* [DIRECTIONS]: Restate every entry word for word.

[Stored data]
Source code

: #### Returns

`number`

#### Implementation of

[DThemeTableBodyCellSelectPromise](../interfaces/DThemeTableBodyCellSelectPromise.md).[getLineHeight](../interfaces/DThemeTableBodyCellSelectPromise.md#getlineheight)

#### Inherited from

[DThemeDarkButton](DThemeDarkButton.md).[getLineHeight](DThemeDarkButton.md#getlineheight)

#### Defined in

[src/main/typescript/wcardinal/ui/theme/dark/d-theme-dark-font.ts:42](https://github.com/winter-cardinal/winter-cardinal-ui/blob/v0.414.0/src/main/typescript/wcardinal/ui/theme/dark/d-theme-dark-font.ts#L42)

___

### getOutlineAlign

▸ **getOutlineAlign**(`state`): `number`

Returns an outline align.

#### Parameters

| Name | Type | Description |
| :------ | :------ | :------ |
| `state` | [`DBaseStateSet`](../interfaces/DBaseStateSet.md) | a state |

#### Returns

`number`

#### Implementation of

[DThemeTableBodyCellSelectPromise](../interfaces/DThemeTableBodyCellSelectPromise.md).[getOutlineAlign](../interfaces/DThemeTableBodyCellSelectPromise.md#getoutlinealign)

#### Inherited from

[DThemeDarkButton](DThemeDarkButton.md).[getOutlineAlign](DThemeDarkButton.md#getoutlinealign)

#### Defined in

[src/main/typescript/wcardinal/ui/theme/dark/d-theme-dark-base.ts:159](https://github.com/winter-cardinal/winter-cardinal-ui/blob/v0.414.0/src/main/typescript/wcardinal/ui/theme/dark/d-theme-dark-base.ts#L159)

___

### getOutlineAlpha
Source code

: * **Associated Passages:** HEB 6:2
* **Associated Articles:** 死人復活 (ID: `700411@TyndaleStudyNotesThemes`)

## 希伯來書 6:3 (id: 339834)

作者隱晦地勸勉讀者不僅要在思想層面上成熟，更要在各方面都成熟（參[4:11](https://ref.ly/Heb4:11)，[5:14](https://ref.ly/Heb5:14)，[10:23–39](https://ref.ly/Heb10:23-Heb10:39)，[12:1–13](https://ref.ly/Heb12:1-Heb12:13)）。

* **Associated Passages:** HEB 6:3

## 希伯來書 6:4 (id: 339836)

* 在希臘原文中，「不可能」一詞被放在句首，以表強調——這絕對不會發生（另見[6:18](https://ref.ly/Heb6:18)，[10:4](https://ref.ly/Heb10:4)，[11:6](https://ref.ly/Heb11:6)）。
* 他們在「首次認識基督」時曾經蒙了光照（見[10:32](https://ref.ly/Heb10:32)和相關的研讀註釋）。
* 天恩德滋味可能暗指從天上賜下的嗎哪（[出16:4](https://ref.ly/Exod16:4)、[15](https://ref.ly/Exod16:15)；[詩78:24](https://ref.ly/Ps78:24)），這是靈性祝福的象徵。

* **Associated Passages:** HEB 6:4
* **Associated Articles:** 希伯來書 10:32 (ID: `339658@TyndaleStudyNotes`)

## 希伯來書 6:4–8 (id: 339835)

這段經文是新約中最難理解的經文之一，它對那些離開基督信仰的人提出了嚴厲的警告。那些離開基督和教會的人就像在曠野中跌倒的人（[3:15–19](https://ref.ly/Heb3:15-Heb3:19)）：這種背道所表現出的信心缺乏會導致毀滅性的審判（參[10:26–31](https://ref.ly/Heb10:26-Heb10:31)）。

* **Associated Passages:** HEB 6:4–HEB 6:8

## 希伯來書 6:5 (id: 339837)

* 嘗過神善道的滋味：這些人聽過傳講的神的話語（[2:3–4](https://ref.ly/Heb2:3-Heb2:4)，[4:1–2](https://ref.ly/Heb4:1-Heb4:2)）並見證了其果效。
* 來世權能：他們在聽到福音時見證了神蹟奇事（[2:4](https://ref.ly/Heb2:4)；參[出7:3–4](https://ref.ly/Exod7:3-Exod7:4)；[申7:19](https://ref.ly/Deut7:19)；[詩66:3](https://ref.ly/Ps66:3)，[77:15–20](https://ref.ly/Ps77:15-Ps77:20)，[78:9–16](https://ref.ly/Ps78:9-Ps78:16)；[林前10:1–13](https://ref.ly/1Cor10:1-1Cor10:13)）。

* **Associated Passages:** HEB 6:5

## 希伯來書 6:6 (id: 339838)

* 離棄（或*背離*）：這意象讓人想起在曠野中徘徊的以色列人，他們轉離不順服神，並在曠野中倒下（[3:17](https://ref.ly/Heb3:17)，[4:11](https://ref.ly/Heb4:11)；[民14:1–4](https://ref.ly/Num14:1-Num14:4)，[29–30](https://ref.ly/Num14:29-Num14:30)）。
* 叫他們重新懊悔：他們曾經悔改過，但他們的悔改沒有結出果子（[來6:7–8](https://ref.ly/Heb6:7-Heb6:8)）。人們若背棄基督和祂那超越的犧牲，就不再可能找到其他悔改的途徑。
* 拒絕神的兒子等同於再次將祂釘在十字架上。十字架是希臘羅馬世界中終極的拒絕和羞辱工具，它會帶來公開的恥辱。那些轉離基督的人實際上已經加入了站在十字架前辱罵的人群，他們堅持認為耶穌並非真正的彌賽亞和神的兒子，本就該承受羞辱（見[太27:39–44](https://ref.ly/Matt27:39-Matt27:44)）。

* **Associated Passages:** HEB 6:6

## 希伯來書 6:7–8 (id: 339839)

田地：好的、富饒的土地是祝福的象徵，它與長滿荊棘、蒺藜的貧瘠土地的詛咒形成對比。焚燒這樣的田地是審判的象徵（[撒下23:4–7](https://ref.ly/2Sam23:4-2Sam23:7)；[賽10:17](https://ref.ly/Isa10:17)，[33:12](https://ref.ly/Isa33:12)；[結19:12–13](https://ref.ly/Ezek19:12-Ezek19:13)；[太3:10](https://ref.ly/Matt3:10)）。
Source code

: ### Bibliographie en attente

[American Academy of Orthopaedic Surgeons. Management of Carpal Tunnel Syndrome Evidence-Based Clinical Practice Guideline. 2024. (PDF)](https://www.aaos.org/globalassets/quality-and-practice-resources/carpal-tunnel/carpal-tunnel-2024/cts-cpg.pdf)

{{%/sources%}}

* [EXPECTED OUTPUT]:
Source code

: #### Returns

`number`

#### Implementation of

[DThemeTableBodyCellSelectPromise](../interfaces/DThemeTableBodyCellSelectPromise.md).[getLineHeight](../interfaces/DThemeTableBodyCellSelectPromise.md#getlineheight)

#### Inherited from

[DThemeDarkButton](DThemeDarkButton.md).[getLineHeight](DThemeDarkButton.md#getlineheight)

#### Defined in

[src/main/typescript/wcardinal/ui/theme/dark/d-theme-dark-font.ts:42](https://github.com/winter-cardinal/winter-cardinal-ui/blob/v0.414.0/src/main/typescript/wcardinal/ui/theme/dark/d-theme-dark-font.ts#L42)

___

### getOutlineAlign

▸ **getOutlineAlign**(`state`): `number`

Returns an outline align.

#### Parameters

| Name | Type | Description |
| :------ | :------ | :------ |
| `state` | [`DBaseStateSet`](../interfaces/DBaseStateSet.md) | a state |

#### Returns

`number`

#### Implementation of

[DThemeTableBodyCellSelectPromise](../interfaces/DThemeTableBodyCellSelectPromise.md).[getOutlineAlign](../interfaces/DThemeTableBodyCellSelectPromise.md#getoutlinealign)

#### Inherited from

[DThemeDarkButton](DThemeDarkButton.md).[getOutlineAlign](DThemeDarkButton.md#getoutlinealign)

#### Defined in

[src/main/typescript/wcardinal/ui/theme/dark/d-theme-dark-base.ts:159](https://github.com/winter-cardinal/winter-cardinal-ui/blob/v0.414.0/src/main/typescript/wcardinal/ui/theme/dark/d-theme-dark-base.ts#L159)

___

### getOutlineAlpha
Source code

: * **Associated Passages:** HEB 6:2
* **Associated Articles:** 死人復活 (ID: `700411@TyndaleStudyNotesThemes`)

## 希伯來書 6:3 (id: 339834)

作者隱晦地勸勉讀者不僅要在思想層面上成熟，更要在各方面都成熟（參[4:11](https://ref.ly/Heb4:11)，[5:14](https://ref.ly/Heb5:14)，[10:23–39](https://ref.ly/Heb10:23-Heb10:39)，[12:1–13](https://ref.ly/Heb12:1-Heb12:13)）。

* **Associated Passages:** HEB 6:3

## 希伯來書 6:4 (id: 339836)

* 在希臘原文中，「不可能」一詞被放在句首，以表強調——這絕對不會發生（另見[6:18](https://ref.ly/Heb6:18)，[10:4](https://ref.ly/Heb10:4)，[11:6](https://ref.ly/Heb11:6)）。
* 他們在「首次認識基督」時曾經蒙了光照（見[10:32](https://ref.ly/Heb10:32)和相關的研讀註釋）。
* 天恩德滋味可能暗指從天上賜下的嗎哪（[出16:4](https://ref.ly/Exod16:4)、[15](https://ref.ly/Exod16:15)；[詩78:24](https://ref.ly/Ps78:24)），這是靈性祝福的象徵。

* **Associated Passages:** HEB 6:4
* **Associated Articles:** 希伯來書 10:32 (ID: `339658@TyndaleStudyNotes`)

## 希伯來書 6:4–8 (id: 339835)

這段經文是新約中最難理解的經文之一，它對那些離開基督信仰的人提出了嚴厲的警告。那些離開基督和教會的人就像在曠野中跌倒的人（[3:15–19](https://ref.ly/Heb3:15-Heb3:19)）：這種背道所表現出的信心缺乏會導致毀滅性的審判（參[10:26–31](https://ref.ly/Heb10:26-Heb10:31)）。

* **Associated Passages:** HEB 6:4–HEB 6:8

## 希伯來書 6:5 (id: 339837)

* 嘗過神善道的滋味：這些人聽過傳講的神的話語（[2:3–4](https://ref.ly/Heb2:3-Heb2:4)，[4:1–2](https://ref.ly/Heb4:1-Heb4:2)）並見證了其果效。
* 來世權能：他們在聽到福音時見證了神蹟奇事（[2:4](https://ref.ly/Heb2:4)；參[出7:3–4](https://ref.ly/Exod7:3-Exod7:4)；[申7:19](https://ref.ly/Deut7:19)；[詩66:3](https://ref.ly/Ps66:3)，[77:15–20](https://ref.ly/Ps77:15-Ps77:20)，[78:9–16](https://ref.ly/Ps78:9-Ps78:16)；[林前10:1–13](https://ref.ly/1Cor10:1-1Cor10:13)）。

* **Associated Passages:** HEB 6:5

## 希伯來書 6:6 (id: 339838)

* 離棄（或*背離*）：這意象讓人想起在曠野中徘徊的以色列人，他們轉離不順服神，並在曠野中倒下（[3:17](https://ref.ly/Heb3:17)，[4:11](https://ref.ly/Heb4:11)；[民14:1–4](https://ref.ly/Num14:1-Num14:4)，[29–30](https://ref.ly/Num14:29-Num14:30)）。
* 叫他們重新懊悔：他們曾經悔改過，但他們的悔改沒有結出果子（[來6:7–8](https://ref.ly/Heb6:7-Heb6:8)）。人們若背棄基督和祂那超越的犧牲，就不再可能找到其他悔改的途徑。
* 拒絕神的兒子等同於再次將祂釘在十字架上。十字架是希臘羅馬世界中終極的拒絕和羞辱工具，它會帶來公開的恥辱。那些轉離基督的人實際上已經加入了站在十字架前辱罵的人群，他們堅持認為耶穌並非真正的彌賽亞和神的兒子，本就該承受羞辱（見[太27:39–44](https://ref.ly/Matt27:39-Matt27:44)）。

* **Associated Passages:** HEB 6:6

## 希伯來書 6:7–8 (id: 339839)

田地：好的、富饒的土地是祝福的象徵，它與長滿荊棘、蒺藜的貧瘠土地的詛咒形成對比。焚燒這樣的田地是審判的象徵（[撒下23:4–7](https://ref.ly/2Sam23:4-2Sam23:7)；[賽10:17](https://ref.ly/Isa10:17)，[33:12](https://ref.ly/Isa33:12)；[結19:12–13](https://ref.ly/Ezek19:12-Ezek19:13)；[太3:10](https://ref.ly/Matt3:10)）。
Source code

: ### Bibliographie en attente

[American Academy of Orthopaedic Surgeons. Management of Carpal Tunnel Syndrome Evidence-Based Clinical Practice Guideline. 2024. (PDF)](https://www.aaos.org/globalassets/quality-and-practice-resources/carpal-tunnel/carpal-tunnel-2024/cts-cpg.pdf)

{{%/sources%}}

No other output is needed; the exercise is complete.